Leur mariage est célébré par un prêtre-robot qui échange les « oui » contre des promesses de crédit. La lune de miel ? Un voyage virtuel dans un paradis fiscal.

Acte IV : La liberté en conserve

La Liberté, désormais, est une marque déposée. On la vend en bidons aux coins des rues :

  • Liberté d’Expression® (interdite aux pauvres)
  • Liberté de Conscience™ (format poche, sans opinions incluses)

Un politicien urbi et orbi : « Plus vous achetez de libertés, plus vous êtes libres ! » La foule, méconnaissable sous les masques à logos, applaudit en agitant des portefeuilles vides.

Le poète, lui, vend des Miettes de Rêves au marché noir. Sa marchandise ?

  • Des syllabes interdites (« solidarité », « utopie »)
  • Des rires non estampillés
  • Des silences non monétisables

Un client lui glisse : « C’est dangereux, ce que vous faites. » Le poète sourit : « Seul ce qui brûle éclaire. »

Acte V : La résistance des fêlés

Quelque part, peut-être, dans les marges, la rébellion grouille en morse. Un clochard-philosophe repeint les bancs publics en couleur de manifeste. Des adolescents piratent les panneaux lumineux pour y afficher des haïkus subversifs :
« L’hiver des plus riches
dure quatre vies de pauvre —
lys perce l’asphalte »

Une fillette plante des graines de tournesol dans les fissures des prisons high-tech. « Pourquoi ? » demande le poète. « Parce que ça pousse vers le soleil, pas vers leurs caméras », répond-elle.

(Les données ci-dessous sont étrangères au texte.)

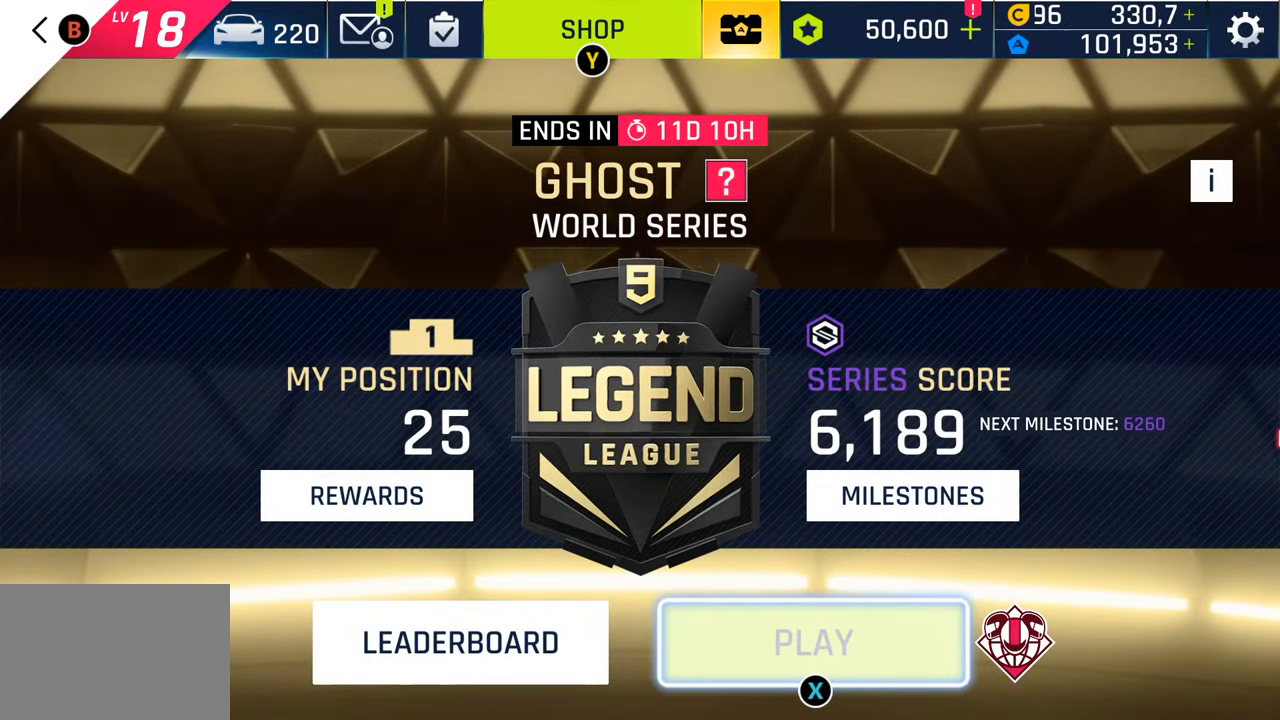
{"buttons": [], "left_stick": "center", "right_stick": "center", "events": []}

Le poète, lui, prépare son grand œuvre : une épopée écrite en virus informatique. Chaque vers, un code qui transforme les pubs en poèmes. Chaque rime, un verrou sauté dans les cerveaux formatés. « Lisez, braves gens ! C’est gratuit, donc suspect. »

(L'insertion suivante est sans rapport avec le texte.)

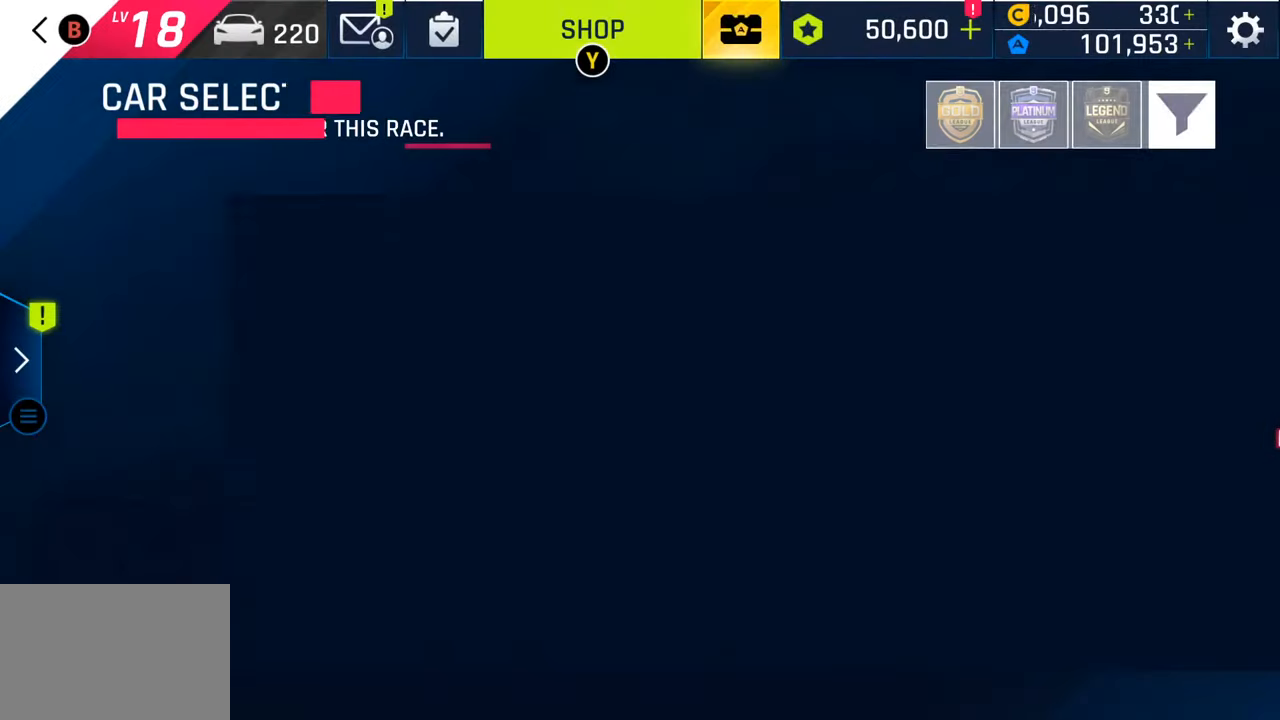
{"buttons": [], "left_stick": "center", "right_stick": "center", "events": []}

Finale : Le bal des aveugles

Et quand le dernier livre brûle dans l’autodafé des réseaux sociaux, le poète ricane encore. Car il sait le secret que les puissants ignorent : chaque mot interdit devient une graine. Chaque rire moqueur, un brin d’herbe dans le béton.

« Continuez vos pantomimes, ô rois du court terme !
Moi je sème des verbes nucléaires
dans les fissures de vos empires.
Un jour, vous trébucherez
sur une métaphore
qui vous mordra
la démocratie
au cœur. »

Le texte s’arrête ici. Mais regardez autour de vous — il continue en lettres invisibles, tatoué sur le réel. À vous de le déchiffrer… avant qu’on ne vous vende la traduction.